Depois de ter reconhecido que a eficácia da vacina se situava nos 62% em vez dos 90% anunciados inicialmente, a farmacêutica AstraZeneca anunciou agora que irá colaborar com cientistas russos para realizar ensaios clínicos de forma a combinar a sua vacina com a Sputnik V.
Miguel Castanho, especialista do Instituto de Medicina Molecular, afirma ao SOL que esta «é uma ótima notícia». «Dois rivais e competidores entenderam-se para criar um produto melhor e com vantagem para todos», disse através de uma chamada telefónica.
O especialista explicou que a criação de «uma vacina mista» é possível, uma vez que estas são «semelhantes». «Tem o mesmo modo de ação: um vírus inofensivo que distribui um gene de uma proteína do SaRS-CoV-2 aos genes nas células para produzirem a proteína e, portanto, despoletarem a resposta imunitária», descreve Castanho.

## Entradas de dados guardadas
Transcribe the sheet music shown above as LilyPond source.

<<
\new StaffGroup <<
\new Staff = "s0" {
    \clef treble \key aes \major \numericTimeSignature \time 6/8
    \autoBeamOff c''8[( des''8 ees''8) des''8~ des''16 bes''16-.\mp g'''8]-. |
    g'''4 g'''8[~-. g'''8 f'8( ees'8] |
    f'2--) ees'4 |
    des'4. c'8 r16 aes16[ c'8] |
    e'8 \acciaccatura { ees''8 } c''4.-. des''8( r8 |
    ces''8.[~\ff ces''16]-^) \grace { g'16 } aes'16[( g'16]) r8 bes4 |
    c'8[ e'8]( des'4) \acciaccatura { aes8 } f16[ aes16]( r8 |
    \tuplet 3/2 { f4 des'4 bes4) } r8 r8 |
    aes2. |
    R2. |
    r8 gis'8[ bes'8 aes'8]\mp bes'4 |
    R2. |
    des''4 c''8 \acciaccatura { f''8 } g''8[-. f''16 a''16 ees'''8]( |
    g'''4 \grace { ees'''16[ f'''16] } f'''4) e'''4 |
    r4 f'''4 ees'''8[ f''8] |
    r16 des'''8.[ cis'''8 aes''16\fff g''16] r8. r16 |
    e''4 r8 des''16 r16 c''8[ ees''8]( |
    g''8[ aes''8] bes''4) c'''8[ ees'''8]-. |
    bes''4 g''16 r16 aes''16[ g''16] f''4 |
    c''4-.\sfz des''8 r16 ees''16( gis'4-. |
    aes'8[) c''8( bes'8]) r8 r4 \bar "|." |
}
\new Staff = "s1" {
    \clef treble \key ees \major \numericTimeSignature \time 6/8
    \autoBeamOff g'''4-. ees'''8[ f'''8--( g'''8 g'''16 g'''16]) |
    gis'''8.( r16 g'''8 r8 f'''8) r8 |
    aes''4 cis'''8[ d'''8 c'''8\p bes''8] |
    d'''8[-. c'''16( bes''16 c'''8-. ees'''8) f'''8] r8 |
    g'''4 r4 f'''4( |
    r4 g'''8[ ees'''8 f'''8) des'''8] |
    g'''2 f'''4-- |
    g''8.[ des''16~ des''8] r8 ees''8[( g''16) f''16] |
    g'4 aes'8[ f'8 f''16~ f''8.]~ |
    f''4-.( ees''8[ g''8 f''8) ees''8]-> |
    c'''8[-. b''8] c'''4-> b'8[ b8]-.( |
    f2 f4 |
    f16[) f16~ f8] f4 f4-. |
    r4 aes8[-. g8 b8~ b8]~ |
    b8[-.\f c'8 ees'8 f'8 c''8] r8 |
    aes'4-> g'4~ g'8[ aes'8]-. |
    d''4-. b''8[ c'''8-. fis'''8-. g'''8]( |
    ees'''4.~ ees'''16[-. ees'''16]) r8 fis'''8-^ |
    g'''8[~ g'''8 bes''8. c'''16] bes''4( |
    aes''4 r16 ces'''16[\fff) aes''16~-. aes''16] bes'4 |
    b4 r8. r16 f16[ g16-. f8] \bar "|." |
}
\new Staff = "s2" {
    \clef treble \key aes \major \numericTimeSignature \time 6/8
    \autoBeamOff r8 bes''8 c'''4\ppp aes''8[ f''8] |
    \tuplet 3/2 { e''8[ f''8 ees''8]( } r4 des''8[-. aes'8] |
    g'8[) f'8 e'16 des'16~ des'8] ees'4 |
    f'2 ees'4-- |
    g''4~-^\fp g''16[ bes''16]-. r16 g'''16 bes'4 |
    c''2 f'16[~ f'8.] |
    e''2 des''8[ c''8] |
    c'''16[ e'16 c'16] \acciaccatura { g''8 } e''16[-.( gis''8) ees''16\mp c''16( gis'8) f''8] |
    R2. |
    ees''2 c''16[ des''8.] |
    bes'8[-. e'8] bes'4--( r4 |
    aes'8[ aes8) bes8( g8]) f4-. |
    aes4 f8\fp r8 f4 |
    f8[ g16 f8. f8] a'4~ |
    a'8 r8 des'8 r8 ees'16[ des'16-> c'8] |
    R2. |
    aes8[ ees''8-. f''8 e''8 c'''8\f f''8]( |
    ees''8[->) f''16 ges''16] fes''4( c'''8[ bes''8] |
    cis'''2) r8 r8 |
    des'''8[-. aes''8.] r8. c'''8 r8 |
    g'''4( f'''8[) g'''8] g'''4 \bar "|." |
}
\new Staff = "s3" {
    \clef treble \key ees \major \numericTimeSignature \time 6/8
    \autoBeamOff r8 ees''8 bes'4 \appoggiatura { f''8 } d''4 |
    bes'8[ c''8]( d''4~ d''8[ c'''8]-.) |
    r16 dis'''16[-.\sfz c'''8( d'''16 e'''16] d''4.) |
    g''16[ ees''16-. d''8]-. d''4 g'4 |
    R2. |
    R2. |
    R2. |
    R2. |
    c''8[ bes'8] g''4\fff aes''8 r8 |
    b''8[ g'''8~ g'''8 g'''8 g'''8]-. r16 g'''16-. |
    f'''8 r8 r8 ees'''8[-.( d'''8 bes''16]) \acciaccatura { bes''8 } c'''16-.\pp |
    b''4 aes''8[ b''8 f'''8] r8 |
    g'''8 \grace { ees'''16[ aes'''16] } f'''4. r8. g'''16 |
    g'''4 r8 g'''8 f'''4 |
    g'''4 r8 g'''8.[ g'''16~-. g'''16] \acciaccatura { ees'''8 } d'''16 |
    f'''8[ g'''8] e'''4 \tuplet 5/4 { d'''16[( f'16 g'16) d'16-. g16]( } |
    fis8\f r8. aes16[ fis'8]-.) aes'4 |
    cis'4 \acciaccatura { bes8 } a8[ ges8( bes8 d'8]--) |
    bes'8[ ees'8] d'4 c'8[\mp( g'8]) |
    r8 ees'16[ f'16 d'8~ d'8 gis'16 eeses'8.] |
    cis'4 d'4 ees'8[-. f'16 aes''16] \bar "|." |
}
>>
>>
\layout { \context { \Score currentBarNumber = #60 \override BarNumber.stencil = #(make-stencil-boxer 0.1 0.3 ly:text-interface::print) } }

## ENUNCIADO DA TAREFA
Traduza para inglês esta frase do texto sobre a vacina da AstraZeneca: «Depois de ter reconhecido que a eficácia da vacina se situava nos 62% em vez dos 90% anunciados inicialmente, a farmacêutica AstraZeneca anunciou agora que irá colaborar com cientistas russos para realizar ensaios clínicos de forma a combinar a sua vacina com a Sputnik V.»

## RESPOSTA DO EXERCÍCIO
After acknowledging that the vaccine's efficacy stood at 62% rather than the 90% initially announced, the pharmaceutical company AstraZeneca has now announced that it will collaborate with Russian scientists to carry out clinical trials in order to combine its vaccine with Sputnik V.